Het foto-elektrisch effect treedt op wanneer materie elektronen uitzendt bij blootstelling aan elektromagnetische straling, zoals fotonen van licht. Hier is een nadere blik op wat het foto-elektrisch effect is en hoe het werkt.
Overzicht van het foto-elektrisch effect
Het foto-elektrisch effect wordt gedeeltelijk bestudeerd omdat het een inleiding tot kan zijn dualiteit van golfdeeltjes en kwantummechanica.
Wanneer een oppervlak wordt blootgesteld aan voldoende energetische elektromagnetische energie, wordt licht geabsorbeerd en worden elektronen uitgezonden. De drempelfrequentie is verschillend voor verschillende materialen. Het is zichtbaar licht voor alkalimetalen, bijna-ultraviolet licht voor andere metalen en extreme ultraviolette straling voor niet-metalen. Het foto-elektrische effect treedt op bij fotonen met energieën van enkele elektronenvolten tot meer dan 1 MeV. Bij de hoge fotonenergieën die vergelijkbaar zijn met de elektronenrestenergie van 511 keV, kan Compton-verstrooiing optreden. Paarproductie kan plaatsvinden bij energieën van meer dan 1.022 MeV.

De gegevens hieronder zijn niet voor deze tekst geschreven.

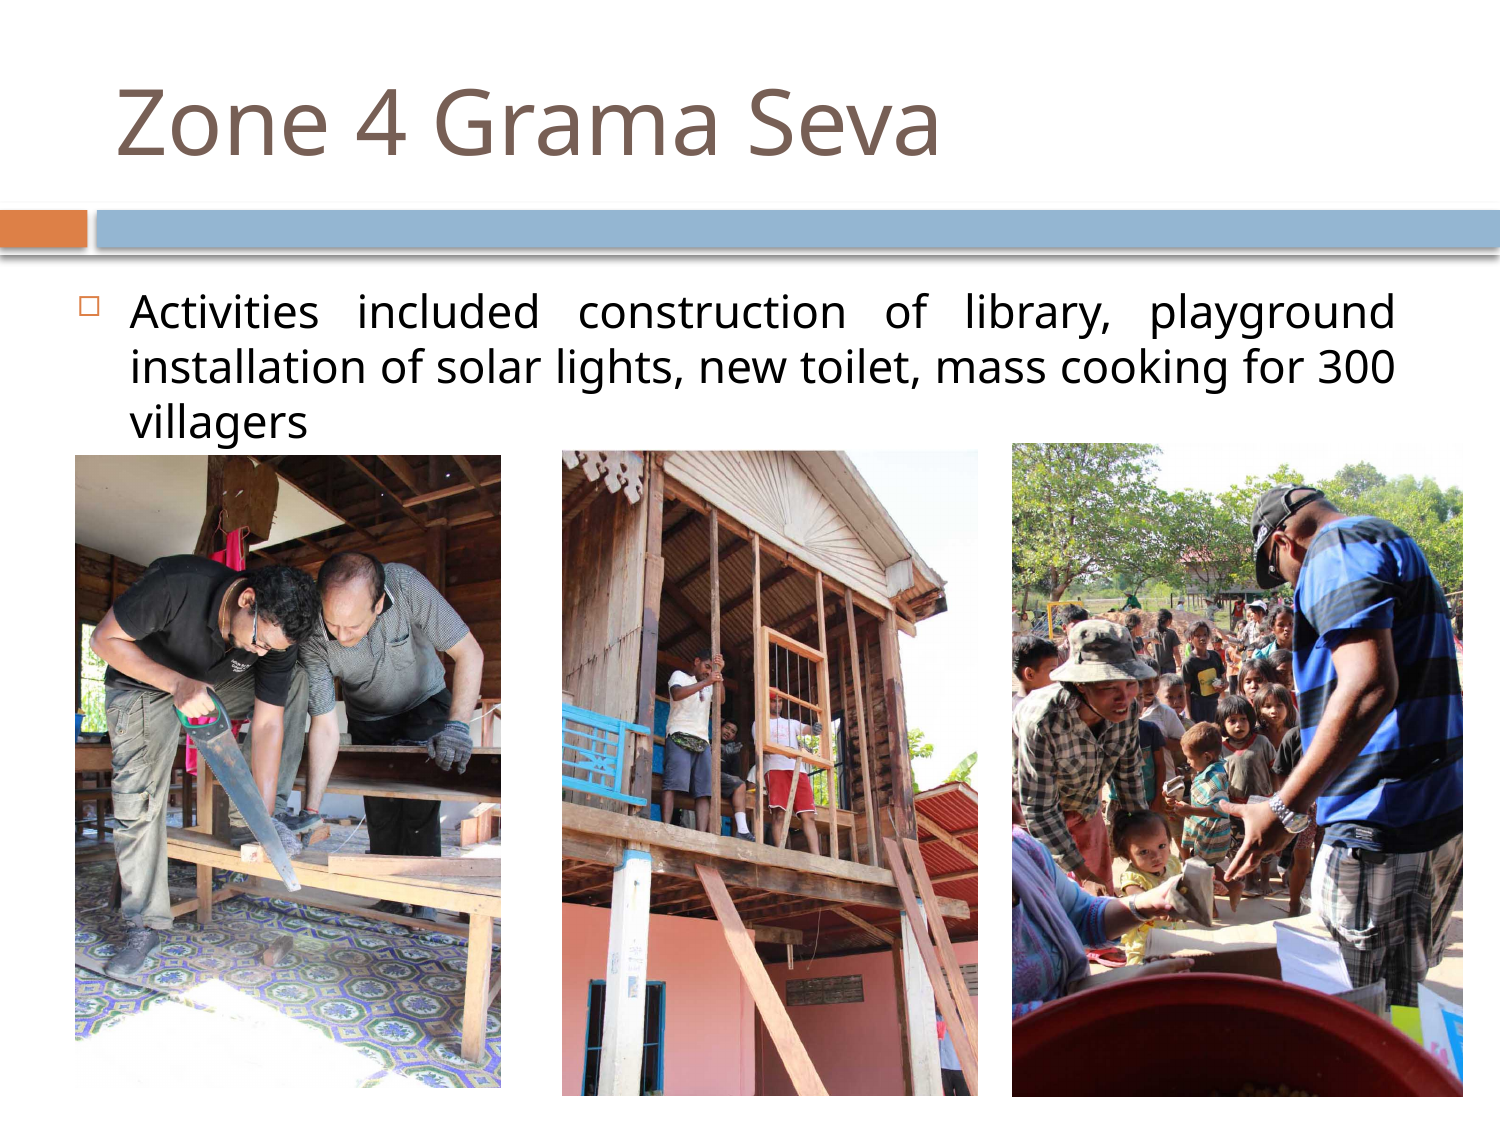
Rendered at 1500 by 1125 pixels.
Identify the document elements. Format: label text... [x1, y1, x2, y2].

Einstein stelde voor dat licht bestond uit quanta, die we fotonen noemen. Hij suggereerde dat de energie in elk lichtkwantum gelijk was aan de frequentie vermenigvuldigd met een constante (constante van Planck) en dat een foton met een frequentie boven een bepaalde drempel zou voldoende energie hebben om een enkel elektron uit te stoten, waardoor het foto-elektrisch wordt geproduceerd effect. Het blijkt dat licht niet hoeft te worden gekwantificeerd om het foto-elektrisch effect te verklaren, maar sommige leerboeken blijven volhouden dat het foto-elektrische effect de deeltjeskarakteristiek van aantoont licht.
Einstein's vergelijkingen voor het foto-elektrisch effect
Einstein's interpretatie van het foto-elektrisch effect resulteert in vergelijkingen die geldig zijn voor zichtbaar en ultraviolet licht:
energie van foton = energie die nodig is om een elektron + kinetische energie van het uitgezonden elektron te verwijderen
hν = W + E
waar
h is de constante van Planck
ν is de frequentie van het incident foton
W is de werkfunctie, de minimale energie die nodig is om een elektron van het oppervlak van een bepaald metaal te verwijderen: hν0
E is het maximum kinetische energie van uitgeworpen elektronen: 1/2 mv2
ν0 is de drempelfrequentie voor het foto-elektrisch effect
m is de restmassa van het uitgeworpen elektron
v is de snelheid van het uitgeworpen elektron
Er zal geen elektron worden uitgezonden als de energie van het invallende foton minder is dan de werkfunctie.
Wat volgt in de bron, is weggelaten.